• 課題
赤穂浪士を支えた女たちを描く舞台の劇評を、最後の文の後から書き進める。

2月24日(金)まで、大阪新歌舞伎座で公演中

さすがの女優陣!
忠義の陰に生きる、痛みと潔さを好演

男たちのドラマ、それも悲劇へ向かう“忠義の男たち”のドラマには、日本人の血を騒がせる美学がある。ところが、そんな忠義の男たちにも、母が、妻が、娘が、姉妹が、いとしい人がいる。その女たちの立場に視点を置くと、物語が全く違った色に見えてくる。

時は元禄十五年十二月。前年、江戸城内でおきた浅野内匠頭と吉良上野介との刃傷沙汰によりお家断絶となった赤穂浪士が、ついに主君の仇(かたき)である吉良邸への討ち入りを決意。討ち入りの日を前に、大石内蔵助(西郷輝彦)の妻・りく(高島礼子)、内匠頭の未亡人・瑤泉院阿くり(高橋惠子)、若き浪士を慕う大工の娘・しの(藤田朋子)、弟に白装束を渡す盲目のつね(一路真輝)、夫のために遊女に身を落としたりえ(熊谷真美)、深川の料亭の女将(中田喜子)などの女たちは、血を吐くような思いで、いとしい人たちとの最後の時を過ごす。しかし、女たちの本当の痛みは、男たちが本懐を遂げた時から始まるのである。

• データ抜粋
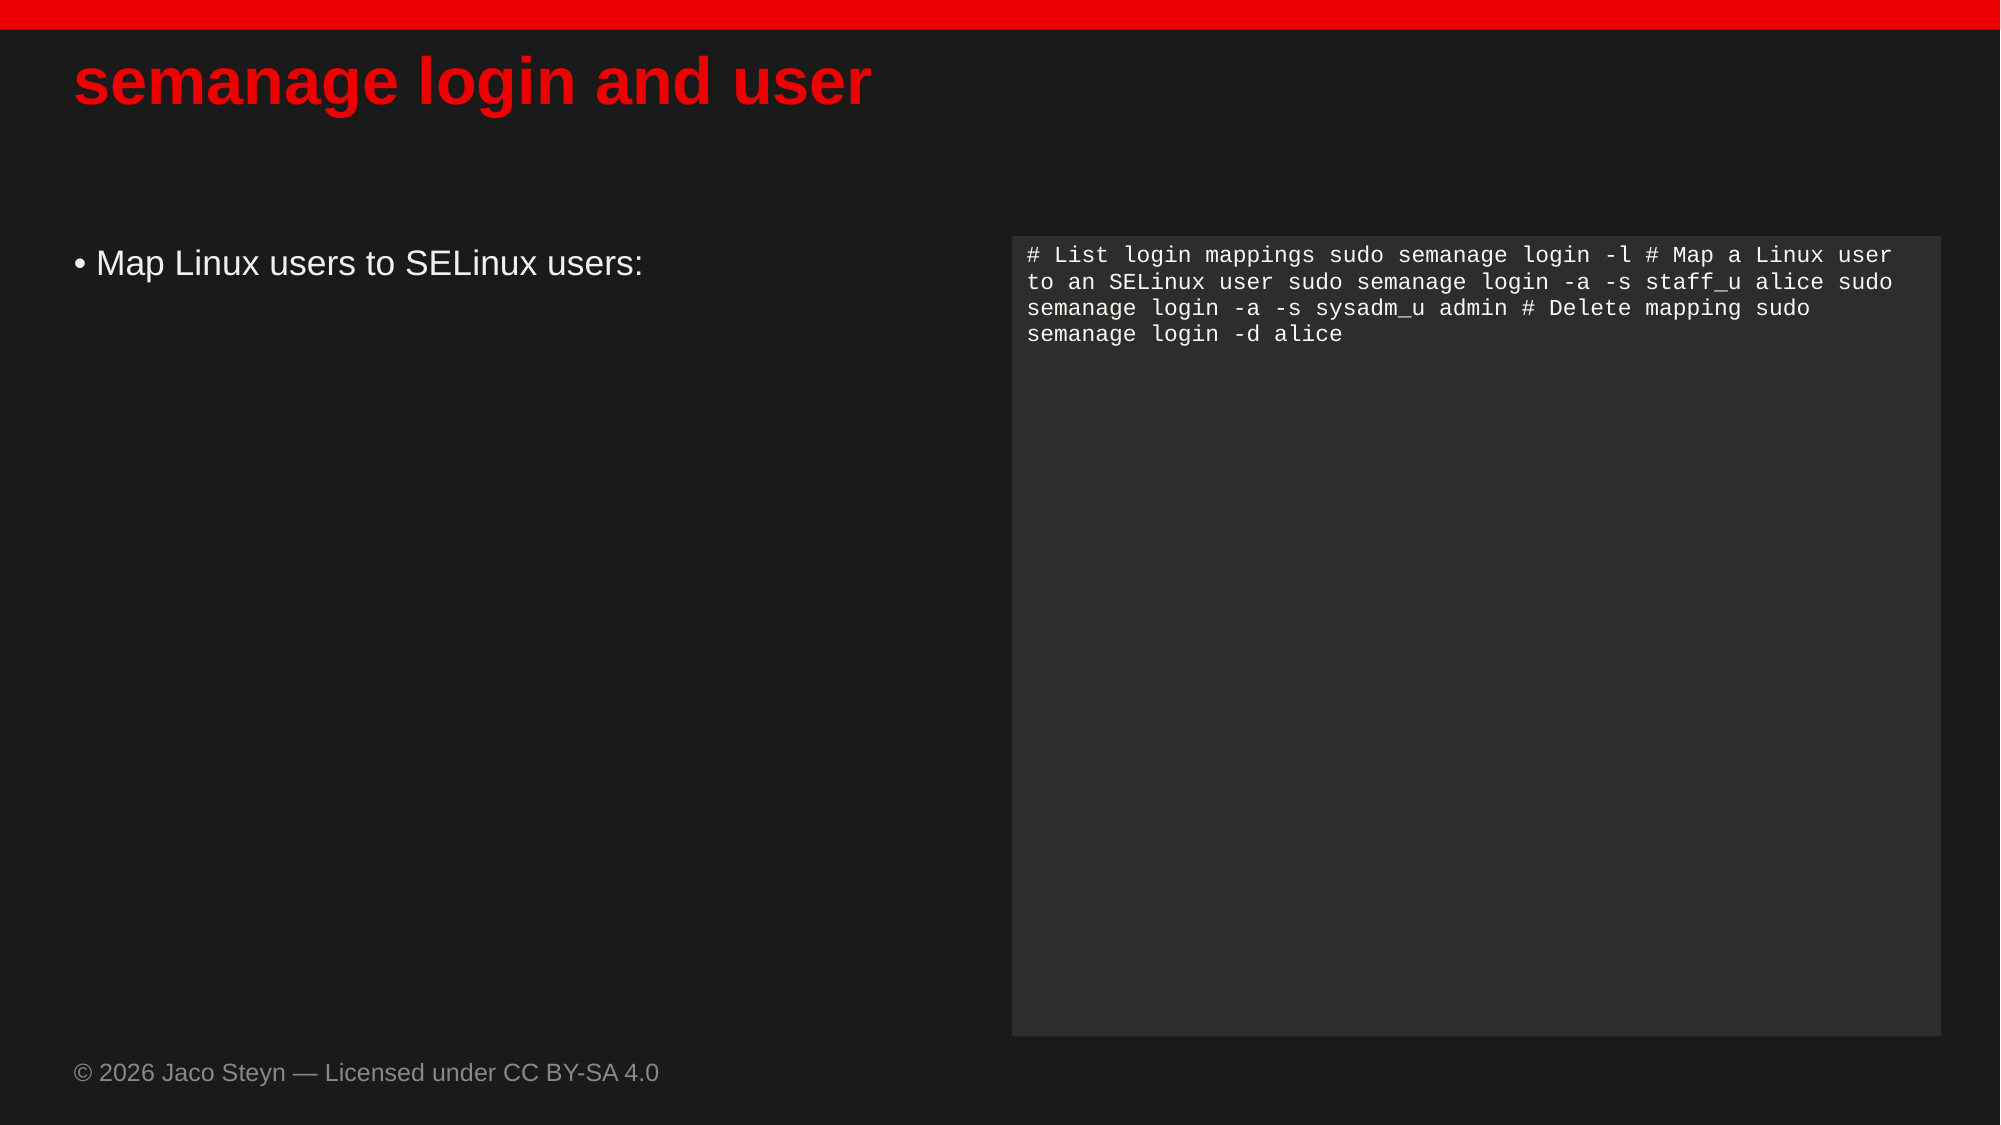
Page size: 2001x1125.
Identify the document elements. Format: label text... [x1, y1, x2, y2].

• 解答
忠義のために死ぬ、いわば男たちの自己満足よりも、耐えて生きる女たちの何という潔さ。それを演じる女優陣の見事さに圧倒される。泣きのツボ(褒め言葉です)を知り尽くした舞台づくりに、まんまとハマる心地よさも、この舞台の大きな魅力。